> REQUEST A: According to the Mortgage 2.0 press release, what percentage of their business do most originators not realize is gained or lost before they get the loan application?

> EXTRACTED TEXT:
^^^^^^^^
Media & Press Releases

The Dawn of a New Era: Mortgage 2.0

Following the crash and burn of the early Internet age, the term Web 2.0 was coined to indicate a perceived second generation of web-based communities and hosted services – social network sites, wikies, etc. – that aimed to facilitate creativity, collaboration and sharing between users.  It wasn’t that the Internet changed….it was our way of using it that had changed.

In this Mortgage 2.0 world we can utilize technology to work for us by capturing more business by extending our reach and delivering rapid responses with accurate pricing that ultimately leads to closing more deals.

Like Web 2.0, the heart of the Mortgage 2.0 transformation needs to be collaboration and integration.  We need to bridge the different areas of our industry so that we can more openly and seamlessly work together.  Now more than ever ours is a service industry and to truly differentiate ourselves we need to deliver unmatched services. Most originators don’t even realize that 80% of their business is gained or lost before they even get the loan application.
^^^^^^^^
[Collected data]
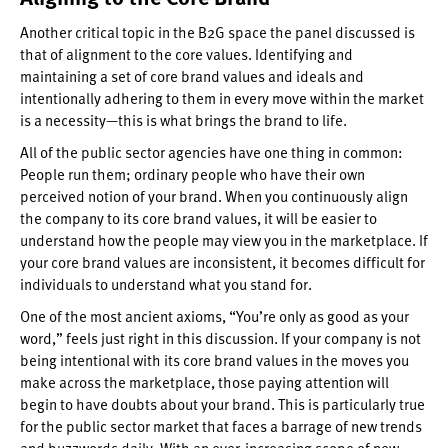
Another critical topic in the B2G space the panel discussed is
that of alignment to the core values. Identifying and
maintaining a set of core brand values and ideals and
intentionally adhering to them in every move within the market
is a necessity—this is what brings the brand to life.
All of the public sector agencies have one thing in common:
People run them; ordinary people who have their own
perceived notion of your brand. When you continuously align
the company to its core brand values, it will be easier to
understand how the people may view you in the marketplace. If
your core brand values are inconsistent, it becomes difficult for
individuals to understand what you stand for.
One of the most ancient axioms, “You’re only as good as your
word,” feels just right in this discussion. If your company is not
being intentional with its core brand values in the moves you
make across the marketplace, those paying attention will
begin to have doubts about your brand. This is particularly true
for the public sector market that faces a barrage of new trends
and buzzwords daily. With an ever-increasing scope of new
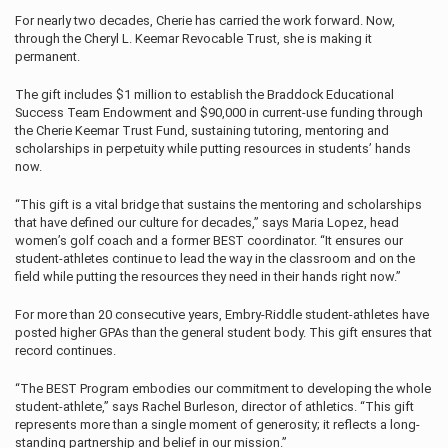
For nearly two decades, Cherie has carried the work forward. Now,
through the Cheryl L. Keemar Revocable Trust, she is making it
permanent.
The gift includes $1 million to establish the Braddock Educational
Success Team Endowment and $90,000 in current-use funding through
the Cherie Keemar Trust Fund, sustaining tutoring, mentoring and
scholarships in perpetuity while putting resources in students’ hands
now.
“This gift is a vital bridge that sustains the mentoring and scholarships
that have defined our culture for decades,” says Maria Lopez, head
women’s golf coach and a former BEST coordinator. “It ensures our
student-athletes continue to lead the way in the classroom and on the
field while putting the resources they need in their hands right now.”
For more than 20 consecutive years, Embry‑Riddle student-athletes have
posted higher GPAs than the general student body. This gift ensures that
record continues.
“The BEST Program embodies our commitment to developing the whole
student-athlete,” says Rachel Burleson, director of athletics. “This gift
represents more than a single moment of generosity; it reflects a long-
standing partnership and belief in our mission.”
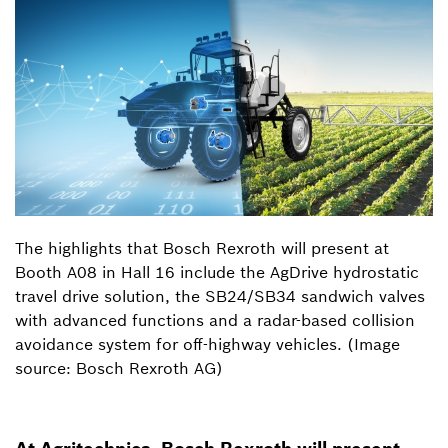
The highlights that Bosch Rexroth will present at
Booth A08 in Hall 16 include the AgDrive hydrostatic
travel drive solution, the SB24/SB34 sandwich valves
with advanced functions and a radar-based collision
avoidance system for off-highway vehicles. (Image
source: Bosch Rexroth AG)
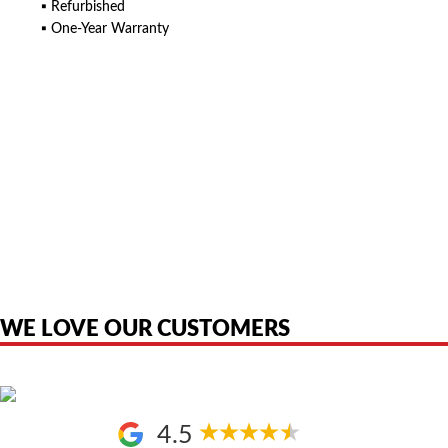
▪ Refurbished
▪ One-Year Warranty
American Telebrokers is an independent telecom equipment reseller. Any
product names, brand names, logos, or trademarks shown or mentioned
are the property of their respective owners and are used only to identify
the original products. We are not affiliated with, sponsored by,
authorized by, or endorsed by any manufacturer unless clearly stated.
WE LOVE OUR CUSTOMERS
4.5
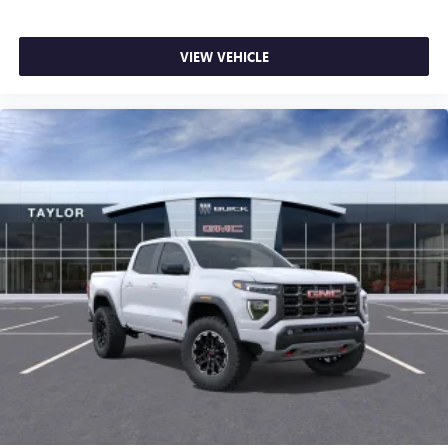
VIEW VEHICLE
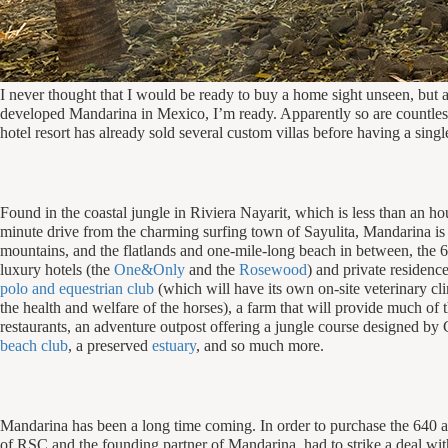
I never thought that I would be ready to buy a home sight unseen, but af
developed Mandarina in Mexico, I’m ready. Apparently so are countless o
hotel resort has already sold several custom villas before having a singl
Found in the coastal jungle in Riviera Nayarit, which is less than an ho
minute drive from the charming surfing town of Sayulita, Mandarina i
mountains, and the flatlands and one-mile-long beach in between, the 6
luxury hotels (the
One&Only
and the
Rosewood
) and private residenc
polo and equestrian club
(which will have its own on-site veterinary cli
the health and welfare of the horses), a farm that will provide much of 
restaurants, an adventure outpost offering a jungle course designed b
beach club
, a preserved
estuary
, and so much more.
Mandarina has been a long time coming. In order to purchase the 640 
of RSC and the founding partner of Mandarina, had to strike a deal wi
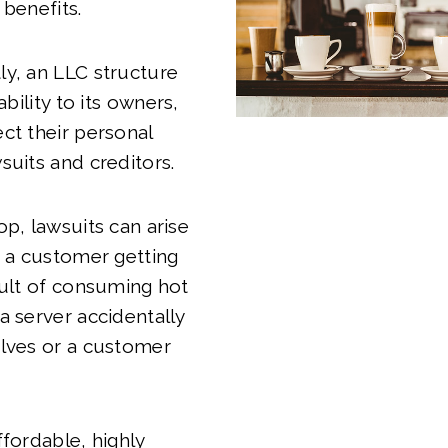
 benefits.
y, an LLC structure
ability to its owners,
ct their personal
suits and creditors.
op, lawsuits can arise
e a customer getting
sult of consuming hot
a server accidentally
elves or a customer
ffordable, highly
^^^^^^^^
> REQUEST B: In the records, take the stretch from the line containing "The highlights that" through the end of the records and switch "Booth" to "Stand". Give those lines again with everything else unchanged, and leave the pictures out.

> WRITTEN SOLUTION A: 80%

> WRITTEN SOLUTION B:
The highlights that Bosch Rexroth will present at
Stand A08 in Hall 16 include the AgDrive hydrostatic
travel drive solution, the SB24/SB34 sandwich valves
with advanced functions and a radar-based collision
avoidance system for off-highway vehicles. (Image
source: Bosch Rexroth AG)
▪ Refurbished
▪ One-Year Warranty
American Telebrokers is an independent telecom equipment reseller. Any
product names, brand names, logos, or trademarks shown or mentioned
are the property of their respective owners and are used only to identify
the original products. We are not affiliated with, sponsored by,
authorized by, or endorsed by any manufacturer unless clearly stated.
WE LOVE OUR CUSTOMERS
4.5
VIEW VEHICLE
I never thought that I would be ready to buy a home sight unseen, but af
developed Mandarina in Mexico, I’m ready. Apparently so are countless o
hotel resort has already sold several custom villas before having a singl
Found in the coastal jungle in Riviera Nayarit, which is less than an ho
minute drive from the charming surfing town of Sayulita, Mandarina i
mountains, and the flatlands and one-mile-long beach in between, the 6
luxury hotels (the
One&Only
and the
Rosewood
) and private residenc
polo and equestrian club
(which will have its own on-site veterinary cli
the health and welfare of the horses), a farm that will provide much of 
restaurants, an adventure outpost offering a jungle course designed b
beach club
, a preserved
estuary
, and so much more.
Mandarina has been a long time coming. In order to purchase the 640 
of RSC and the founding partner of Mandarina, had to strike a deal wi
 benefits.
y, an LLC structure
ability to its owners,
ct their personal
suits and creditors.
op, lawsuits can arise
e a customer getting
sult of consuming hot
a server accidentally
elves or a customer
ffordable, highly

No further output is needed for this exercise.